Excerpted passage:
No patients were reoperated.

DISCUSSION

The skeletal stability after mandibular advancement with or without anterior skeletal fixation was retrospectively assessed in 26 patients with a mean follow-up of 19 month. Measurements on standard lateral cephalometric radiographs obtained preoperatively, immediately postoperatively, and after a mean follow-up of 19 month demonstrated no statistically difference in skeletal relapse between the 2 treatment modalities. Additionally no statistical significant (P > 0.05) correlation between the amount of advancement and relapse was presented in the skeletal IMF-group. On the other hand a significant correlation between the amount of advancement and relapse was revealed in the no skeletal IMF group at Pog.

A total mean relapse of 14% and 8% after 19 month follow-up was seen at B-point and Pog, respectively. The relapse percentage demonstrates relative post-operatively stability approximately equal to previously described long-term (≥ 18 months) results [16]. Skeletal stability must be considered a multifactorial phenomenon where factors as the amount of advancement, the type and material of fixation, low and high mandibular plane angle, skills and experience of the surgeon, and proper management of the proximal segment, soft tissue and muscles may contribute to relapse [7]. Challenging patients with slim condyles and/or tongue habits may also add to a higher frequency of relapse [7]. Finally, the length of follow-up period contributes to the variance of relapse which is described in the literature [17].

This study demonstrated diversity in the correlation between the amount of advancement and relapse. The skeletal IMF group demonstrated no correlation between the amount of advancement and relapse while the no skeletal IMF group at Pog revealed a correlation. Diverse conclusions have been reached addressing this topic previously. A minority of studies proved no correlation between the amount of advancement and relapse [17,18], whereas the majority of studies assessing relapse after BBSO demonstrated a positive correlation between the amount of advancement and relapse [7,19]. Relapse being a multifactorial phenomenon as previously addressed may explain the difference of correlation between amount of advancement and relapse.

The long facial type group was advanced more than the other 2 groups, but there was no significant difference (P > 0.05) between the groups regarding relapse. Long facial types have been described to have a higher amount of relapse after BSSO than short facial types [5,17,20-22]. In the present study this was not validated which can be explained by few patients in the 2 groups (7 and 6 patients).

The present study is characterized by some limitations, including the relative small number of patients and a retrospective study design. The inclusion criterion regarding removal of the wafer preoperatively and thereby reduction of included patients was chosen for the most accurate comparison between the baseline and the follow-up radiographs. The study design is weakened by some degree of selection-bias by grouping the patient by an individual assessment in a skeletal IMF group and in a no skeletal IMF group. Direct comparison with other studies involving mandibular advancement in combination with elastic skeletal IMF was not possible since no other studies regarding this topic, to our knowledge, have been published. Technically the placement of the wire is uncomplicated during surgery, but patients described soreness and discomfort using the skeletal IMF, especially from the wire in the mandible.

Extracted entries:
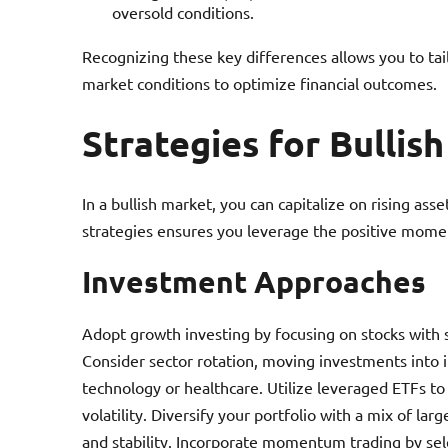
oversold conditions.
Recognizing these key differences allows you to tai
market conditions to optimize financial outcomes.
Strategies for Bullis
In a bullish market, you can capitalize on rising as
strategies ensures you leverage the positive mome
Investment Approaches
Adopt growth investing by focusing on stocks with 
Consider sector rotation, moving investments into 
technology or healthcare. Utilize leveraged ETFs to
volatility. Diversify your portfolio with a mix of l
and stability. Incorporate momentum trading by sel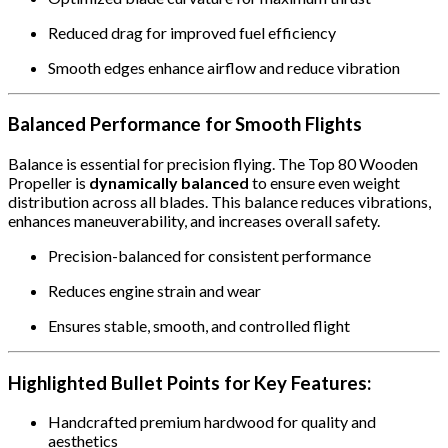
Reduced drag for improved fuel efficiency
Smooth edges enhance airflow and reduce vibration
Balanced Performance for Smooth Flights
Balance is essential for precision flying. The Top 80 Wooden
Propeller is
dynamically balanced
to ensure even weight
distribution across all blades. This balance reduces vibrations,
enhances maneuverability, and increases overall safety.
Precision-balanced for consistent performance
Reduces engine strain and wear
Ensures stable, smooth, and controlled flight
Highlighted Bullet Points for Key Features:
Handcrafted premium hardwood for quality and
aesthetics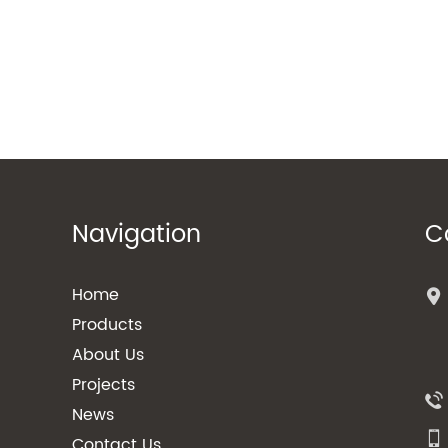
Navigation
C
Home
Products
About Us
Projects
News
Contact Us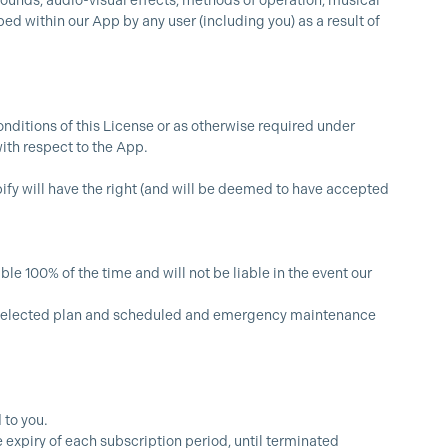
 sounds, audio-visual effects, methods of operation, musical
ed within our App by any user (including you) as a result of
nditions of this License or as otherwise required under
ith respect to the App.
pify will have the right (and will be deemed to have accepted
le 100% of the time and will not be liable in the event our
ur selected plan and scheduled and emergency maintenance
 to you.
 expiry of each subscription period, until terminated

Actions to take:
a – Summarize the discussion in two sentences.
b – From the discussion, write out the part that opens with the words containing "A total mean" and closes with "the literature [17].".

Results of the tasks:
a – In 26 patients followed for a mean of 19 months, mandibular advancement with or without anterior skeletal fixation showed no statistically significant difference in skeletal relapse, with a total mean relapse of 14% at B-point and 8% at Pog. A correlation between the amount of advancement and relapse appeared only in the no skeletal IMF group at Pog, and the study is limited by its relatively small number of patients and retrospective design.

b –
A total mean relapse of 14% and 8% after 19 month follow-up was seen at B-point and Pog, respectively. The relapse percentage demonstrates relative post-operatively stability approximately equal to previously described long-term (≥ 18 months) results [16]. Skeletal stability must be considered a multifactorial phenomenon where factors as the amount of advancement, the type and material of fixation, low and high mandibular plane angle, skills and experience of the surgeon, and proper management of the proximal segment, soft tissue and muscles may contribute to relapse [7]. Challenging patients with slim condyles and/or tongue habits may also add to a higher frequency of relapse [7]. Finally, the length of follow-up period contributes to the variance of relapse which is described in the literature [17].